Él se dio la vuelta para mirarla de frente. Tenía el pelo revuelto. Parecía desesperada, dispuesta a hacer algo. Will estaba harto de eso, harto de todo.
—¿No lo entiendes? No quiero que me necesiten. Quiero que me quieran.
Ella no tenía una respuesta para eso, por eso intentó probar con una amenaza.
—Te juro que me mataré si sales por esa puerta.
Will salió de la habitación.
Ella le siguió por el pasillo.
—Me tomaré pastillas. Me cortaré las venas. Eso es lo que quieres, ¿verdad? Me cortaré las venas y, cuando regreses, encontrarás mi cadáver. ¿Cómo te sentirás entonces, Wilbur? ¿Cómo te sentirás cuando regreses a casa después de follarte a tu preciosa doctora y me encuentres muerta en el baño?
Will cogió a Betty del suelo.
—Annie Sullivan.
—¿Cómo dices?
—Ésa fue la mujer que le enseñó a leer a Helen Keller.
Will entró en el garaje y cerró la puerta detrás de él. Lo último que vio fue a Angie de pie, en el pasillo, con los puños apretados. Se subió al coche y esperó a que la puerta del garaje se abriese. Salió y esperó a que se cerrase.
Betty se acomodó en el asiento del pasajero mientras él iniciaba la marcha. Abrió la ventanilla para que pudiese disfrutar de un poco de aire fresco. No sabía adónde iba hasta que entró en el aparcamiento que había delante del edificio de Sara. Cogió a la perra y la llevó hasta la entrada principal. Sara vivía en la planta de arriba.

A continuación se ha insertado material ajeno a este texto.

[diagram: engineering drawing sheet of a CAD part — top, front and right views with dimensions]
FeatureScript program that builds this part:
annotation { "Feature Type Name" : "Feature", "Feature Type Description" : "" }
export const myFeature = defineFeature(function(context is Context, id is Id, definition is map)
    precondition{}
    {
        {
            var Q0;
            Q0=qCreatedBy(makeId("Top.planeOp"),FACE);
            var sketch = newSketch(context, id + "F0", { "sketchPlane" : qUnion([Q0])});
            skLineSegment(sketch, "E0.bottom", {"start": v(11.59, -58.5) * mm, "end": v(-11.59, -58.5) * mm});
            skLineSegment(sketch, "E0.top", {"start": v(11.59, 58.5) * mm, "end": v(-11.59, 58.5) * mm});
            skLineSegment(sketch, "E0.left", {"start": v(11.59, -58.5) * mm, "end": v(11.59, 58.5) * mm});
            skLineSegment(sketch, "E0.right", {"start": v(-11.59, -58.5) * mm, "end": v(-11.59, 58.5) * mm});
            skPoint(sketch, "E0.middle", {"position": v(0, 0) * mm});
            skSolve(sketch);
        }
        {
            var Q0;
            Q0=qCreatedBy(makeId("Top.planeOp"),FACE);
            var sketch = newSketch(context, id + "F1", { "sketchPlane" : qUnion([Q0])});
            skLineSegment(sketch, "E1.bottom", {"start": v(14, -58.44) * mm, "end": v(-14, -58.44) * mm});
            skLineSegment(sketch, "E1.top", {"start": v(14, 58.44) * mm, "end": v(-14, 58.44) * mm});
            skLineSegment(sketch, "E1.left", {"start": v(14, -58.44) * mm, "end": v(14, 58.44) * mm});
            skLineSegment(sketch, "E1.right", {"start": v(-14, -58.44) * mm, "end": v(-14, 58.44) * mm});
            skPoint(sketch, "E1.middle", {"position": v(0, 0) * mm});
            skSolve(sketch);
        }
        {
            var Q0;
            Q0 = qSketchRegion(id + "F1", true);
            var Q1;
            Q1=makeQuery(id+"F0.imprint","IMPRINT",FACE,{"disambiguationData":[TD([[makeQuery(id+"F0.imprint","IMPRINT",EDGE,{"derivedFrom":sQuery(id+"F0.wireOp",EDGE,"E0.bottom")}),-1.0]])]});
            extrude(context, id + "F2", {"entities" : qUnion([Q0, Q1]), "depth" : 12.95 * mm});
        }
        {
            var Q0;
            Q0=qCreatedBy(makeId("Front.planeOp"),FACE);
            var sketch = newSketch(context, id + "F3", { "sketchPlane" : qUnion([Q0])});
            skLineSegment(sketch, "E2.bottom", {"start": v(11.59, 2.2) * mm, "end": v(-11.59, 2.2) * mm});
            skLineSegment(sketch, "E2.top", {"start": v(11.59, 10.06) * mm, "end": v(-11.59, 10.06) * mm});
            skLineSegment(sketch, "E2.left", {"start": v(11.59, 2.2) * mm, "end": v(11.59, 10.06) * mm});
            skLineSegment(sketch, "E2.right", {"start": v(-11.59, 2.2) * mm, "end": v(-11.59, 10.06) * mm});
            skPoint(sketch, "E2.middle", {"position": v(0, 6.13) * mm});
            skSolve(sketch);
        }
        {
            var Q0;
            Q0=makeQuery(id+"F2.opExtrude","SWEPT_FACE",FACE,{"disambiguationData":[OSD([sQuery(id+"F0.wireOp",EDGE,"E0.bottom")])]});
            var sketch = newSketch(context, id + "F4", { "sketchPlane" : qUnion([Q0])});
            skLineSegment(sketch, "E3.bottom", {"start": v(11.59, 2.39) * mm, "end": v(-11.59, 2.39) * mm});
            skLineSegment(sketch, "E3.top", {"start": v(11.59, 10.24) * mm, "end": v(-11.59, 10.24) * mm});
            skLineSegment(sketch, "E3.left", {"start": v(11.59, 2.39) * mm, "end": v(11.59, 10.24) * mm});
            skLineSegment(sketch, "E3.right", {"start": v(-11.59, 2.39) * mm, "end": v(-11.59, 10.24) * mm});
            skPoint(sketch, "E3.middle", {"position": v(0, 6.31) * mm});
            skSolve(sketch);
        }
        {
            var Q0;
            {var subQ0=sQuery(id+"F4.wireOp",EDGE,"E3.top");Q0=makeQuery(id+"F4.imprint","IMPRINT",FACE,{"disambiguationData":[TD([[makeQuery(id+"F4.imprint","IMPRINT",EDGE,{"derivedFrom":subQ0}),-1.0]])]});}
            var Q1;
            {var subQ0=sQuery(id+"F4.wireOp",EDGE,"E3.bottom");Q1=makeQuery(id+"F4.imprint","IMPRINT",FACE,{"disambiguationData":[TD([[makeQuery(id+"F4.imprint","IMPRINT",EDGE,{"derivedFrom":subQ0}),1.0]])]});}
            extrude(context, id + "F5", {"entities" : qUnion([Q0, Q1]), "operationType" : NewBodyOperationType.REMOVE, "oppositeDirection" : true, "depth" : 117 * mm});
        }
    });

Tocó el telefonillo. No tuvo que decir nada. Se oyó un zumbido y la puerta se abrió.
Betty se agitó al entrar en el ascensor. Will la dejó en el suelo. Cuando llegaron a la planta de arriba, salió corriendo al pasillo. La puerta de Sara estaba abierta, y ella estaba de pie, en medio de la habitación. Tenía el pelo suelto y le caía hasta los hombros. Llevaba puestos unos pantalones vaqueros y una camiseta blanca muy fina que no ocultaba nada de lo que tenía debajo.
Will cerró la puerta. Tenía muchas cosas que decirle, pero, cuando quiso hablar, no le salió ninguna de ellas.
—¿Por qué no me dijiste que habías visto a Angie?
Ella no respondió. Se limitó a quedarse allí, observándole. Will no pudo evitar mirarla. Llevaba una camiseta ceñida, y vio la forma de sus pechos y sus pezones contra ese tejido tan fino.
—Disculpa —dijo Will con la voz rota. Nunca se perdonaría por meter a Angie en la vida de Sara. Era lo más horrible que le había hecho a nadie—. Lo que te dijo. Yo nunca quise…
Sara se acercó hasta él.
—Lo siento mucho —dijo Will.
Ella le cogió la mano, le dio la vuelta para poner la palma boca arriba, y sus dedos se movieron con agilidad desabrochándole los botones de la manga.
Will deseaba apartarse, necesitaba hacerlo, pero no podía moverse: los músculos no le respondían. No podía detener sus manos, ni sus dedos, ni su boca.
Ella posó los labios en la muñeca de Will y le dio el beso más dulce que había recibido nunca. Le pasó la lengua ligeramente por la piel, siguiendo la cicatriz de su brazo. Will sintió como si un calambre le recorriese todo el cuerpo. Cuando le besó en la boca, estaba ardiendo. Sara acercó su cuerpo al suyo. Le besó aún más fuerte. Ella le puso la mano por detrás de la cabeza y le pasó las uñas entre el pelo. Will se sintió mareado. Estaba desbocado. No podía dejar de tocarla, de tocar sus delgadas caderas, la parte baja de su espalda, sus perfectos pechos.
Se quedó sin aliento cuando ella le metió las manos dentro de la camisa y le acarició con los dedos el pecho y la parte baja de su barriga. Sara no se estremeció ni se tambaleó. Acercó su frente a la suya y, mirándole a los ojos, le dijo:
—Respira.
Will suspiró. Fue un suspiro tan profundo que, por un momento, sintió que lo llevaba reteniendo toda la vida.